The EDS mappings of Fe and Pt show that the matrix of the porous structure is composed of Fe and Pt (Figures 4(b) and 4(c)). We concluded that the P4VP block was preferentially decomposed in oxygen plasma because the P4VP block, which is composed of pyridine rings, which contain nitrogen heteroatoms, probably was more susceptible to oxidative degradation than the PS block, which is composed of benzene rings. We presumed that as the P4VP block degraded, the Pt and Fe species were condensed into the remaining PS matrix. These results demonstrate that oxygen plasma treatment of the block copolymer containing Fe and Pt complexes yielded porous structures of Fe and Pt.

3.3. Calcination for the Removal of the Block Copolymer Template

In the STEM image of the sample calcined at 550°C, bright spheres (10 nm in diameter) surrounded by a dark matrix are observed (Figure 5).

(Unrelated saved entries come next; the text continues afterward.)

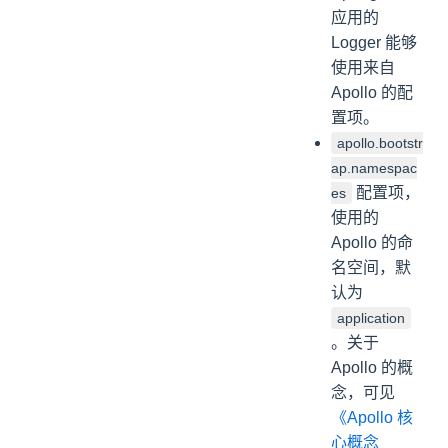
应用的
Logger 能够
使用来自
Apollo 的配
置项。
apollo.bootstr
ap.namespac
配置项，
es
使用的
Apollo 的命
名空间，默
认为
application
。关于
Apollo 的概
念，可见
《Apollo 核
心概念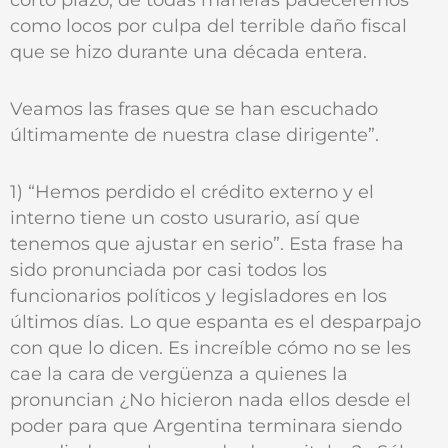
como locos por culpa del terrible daño fiscal
que se hizo durante una década entera.
Veamos las frases que se han escuchado
últimamente de nuestra clase dirigente”.
1) “Hemos perdido el crédito externo y el
interno tiene un costo usurario, así que
tenemos que ajustar en serio”. Esta frase ha
sido pronunciada por casi todos los
funcionarios políticos y legisladores en los
últimos días. Lo que espanta es el desparpajo
con que lo dicen. Es increíble cómo no se les
cae la cara de vergüenza a quienes la
pronuncian ¿No hicieron nada ellos desde el
poder para que Argentina terminara siendo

Though shrunken in diameter, the spherical nanocomposite structures of 30 nm diameter that were found in the spin-coated samples were retained in the calcined sample. The brightness of the spheres in the dark-field STEM image of the calcined sample suggested that electron-dense Pt was present in the spheres. The EDS results in Table 2 show that the spheres were composed of Fe and Pt, whereas the matrix was composed mainly of Fe.

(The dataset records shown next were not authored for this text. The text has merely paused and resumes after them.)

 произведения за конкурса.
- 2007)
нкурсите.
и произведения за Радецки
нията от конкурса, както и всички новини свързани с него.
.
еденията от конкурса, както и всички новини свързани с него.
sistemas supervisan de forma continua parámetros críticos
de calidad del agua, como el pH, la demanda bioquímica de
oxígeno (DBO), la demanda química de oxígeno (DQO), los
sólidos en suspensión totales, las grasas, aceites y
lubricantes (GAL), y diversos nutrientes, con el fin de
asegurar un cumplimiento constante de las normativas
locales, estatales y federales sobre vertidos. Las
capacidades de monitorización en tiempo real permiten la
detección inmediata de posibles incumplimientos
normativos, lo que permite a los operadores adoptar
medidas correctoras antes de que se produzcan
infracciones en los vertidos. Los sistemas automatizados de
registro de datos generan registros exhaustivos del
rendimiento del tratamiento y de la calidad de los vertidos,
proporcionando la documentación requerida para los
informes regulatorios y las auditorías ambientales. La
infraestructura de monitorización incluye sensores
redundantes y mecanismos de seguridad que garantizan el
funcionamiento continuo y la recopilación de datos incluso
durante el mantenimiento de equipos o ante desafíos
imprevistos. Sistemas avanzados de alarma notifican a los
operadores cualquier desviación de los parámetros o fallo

Table 2: Energy-dispersive spectroscopy results for a calcined sample.
Figure 5: Dark-field scanning transmission electron microscopy image of a calcined sample.

In contrast to the results observed upon removal of the block copolymer template by calcination, in which the spherical structures remained, the spheres became pores after treatment in oxygen plasma. This difference in morphology was attributed to the difference between the PS and P4VP blocks’ susceptibility to oxidation. In the calcination process, the PS and P4VP blocks decomposed within the same temperature range of 370–460°C [40], and as the block copolymer template decomposed, the block copolymer-metal complex composite spheres shrank to yield Fe and Pt spheres in an Fe containing matrix.

The X-ray diffraction profile of the calcined sample confirms the existence of two crystalline phases (Figure 6). One phase was identified as the L10 tetragonal FePt, and the second phase is Fe2O3, indicating that the calcined sample was a nanocomposite of metallic spheres in a metal oxide matrix.

Figure 6: X-ray scattering profile of a calcined sample, indicating the presence of FePt (closed circles) and Fe2O3 (open squares).

4. Conclusion

A novel fabrication method to control the structures of inorganic nanocomposites by templating a self-assembling block copolymer is demonstrated. Metal complexes were selectively introduced into a specific polymer block, and subsequent removal of the block copolymer by oxygen plasma treatment produced hexagonally packed porous structures. In contrast, calcination removal of the block copolymer template yielded a nanocomposite of metallic spheres in a matrix of a metal oxide. We have therefore demonstrated that different nanostructures can be created by selective use of processes to remove the block copolymer template. The process demonstrated herein, consisting of simple mixing of the block copolymer and magnetic nanomaterial precursors and subsequent removal of the block copolymer template, enables the structural control of magnetic nanomaterials, which will facilitate their application in patterned media, including next-generation perpendicular magnetic recording media. This novel method to control nanostructures of inorganic nanocomposites can be applied to other chemical species, including other metals, oxides, carbides, nitrates, and sulfides. This method also is promising for the improvement of nanocomposites’ properties in many applications.

Conflict of Interests

The authors declare that there is no conflict of interests regarding the publication of this paper.